- **To do**: Among the lines below, copy exactly those from the one with "index tip: (438, 254)" through the one with "thumb mcp: (344, 337)", counting both ends.

- **Input data**:

»»

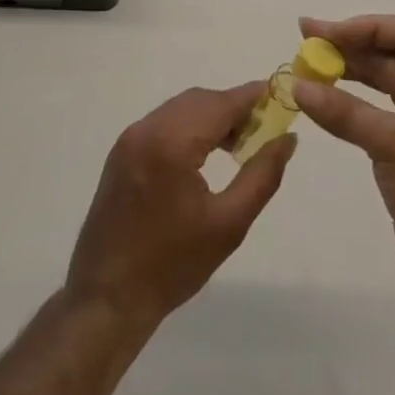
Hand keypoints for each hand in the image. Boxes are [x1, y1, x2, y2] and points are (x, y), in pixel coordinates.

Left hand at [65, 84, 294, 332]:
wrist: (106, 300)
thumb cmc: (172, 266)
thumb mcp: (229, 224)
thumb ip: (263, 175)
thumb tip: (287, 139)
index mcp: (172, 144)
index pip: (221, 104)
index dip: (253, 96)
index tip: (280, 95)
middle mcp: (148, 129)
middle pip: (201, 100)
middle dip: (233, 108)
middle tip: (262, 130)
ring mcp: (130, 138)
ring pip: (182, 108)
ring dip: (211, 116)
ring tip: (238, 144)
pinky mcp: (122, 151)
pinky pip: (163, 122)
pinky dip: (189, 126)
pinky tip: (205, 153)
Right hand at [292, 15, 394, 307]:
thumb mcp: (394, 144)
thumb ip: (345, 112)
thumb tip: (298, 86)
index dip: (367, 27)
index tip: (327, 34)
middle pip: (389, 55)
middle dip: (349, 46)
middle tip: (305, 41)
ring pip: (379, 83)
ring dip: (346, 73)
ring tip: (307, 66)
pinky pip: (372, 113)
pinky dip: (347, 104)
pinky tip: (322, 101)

««
»»

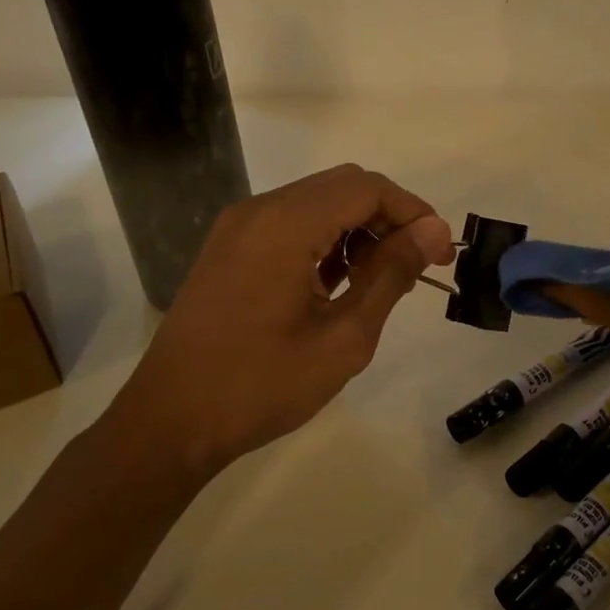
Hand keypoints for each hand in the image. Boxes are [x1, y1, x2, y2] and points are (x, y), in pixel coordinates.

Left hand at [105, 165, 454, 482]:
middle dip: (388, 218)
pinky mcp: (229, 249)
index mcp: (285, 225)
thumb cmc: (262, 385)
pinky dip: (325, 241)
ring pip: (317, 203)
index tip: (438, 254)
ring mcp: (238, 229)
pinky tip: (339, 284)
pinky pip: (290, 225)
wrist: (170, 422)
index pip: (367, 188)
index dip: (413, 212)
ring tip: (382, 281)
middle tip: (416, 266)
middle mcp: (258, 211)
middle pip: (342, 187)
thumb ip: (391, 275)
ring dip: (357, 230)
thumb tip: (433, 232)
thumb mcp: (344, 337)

««
»»

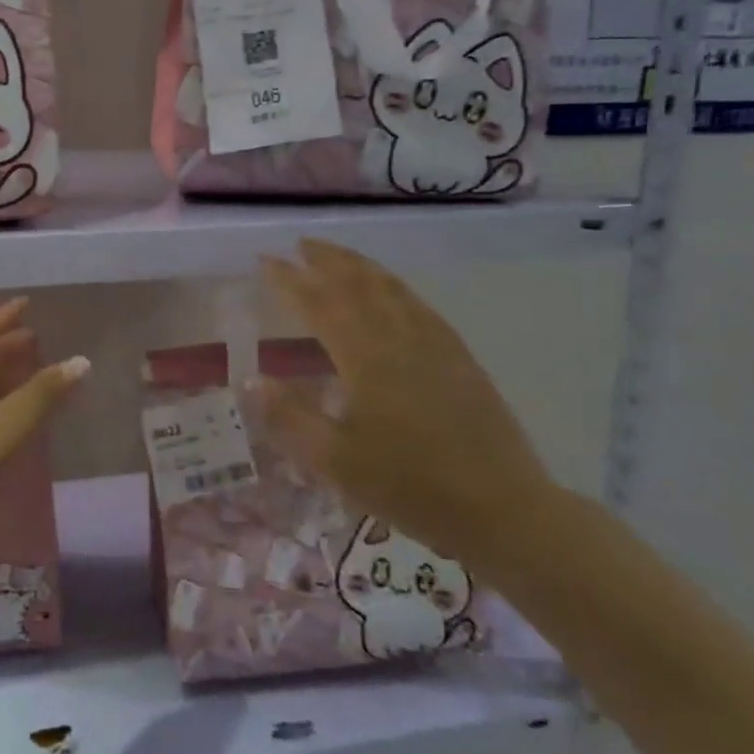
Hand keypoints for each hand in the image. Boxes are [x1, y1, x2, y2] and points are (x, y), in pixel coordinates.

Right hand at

««

- **Solution to the problem**:
index tip: (438, 254)
ring mcp: (238, 229)
pinky tip: (339, 284)
pinky pip: (290, 225)
wrist: (170, 422)
index pip: (367, 188)
index dip: (413, 212)
ring tip: (382, 281)
middle tip: (416, 266)
middle mcp: (258, 211)
middle pip: (342, 187)
thumb ip: (391, 275)
ring dip: (357, 230)
thumb tip: (433, 232)
thumb mcp: (344, 337)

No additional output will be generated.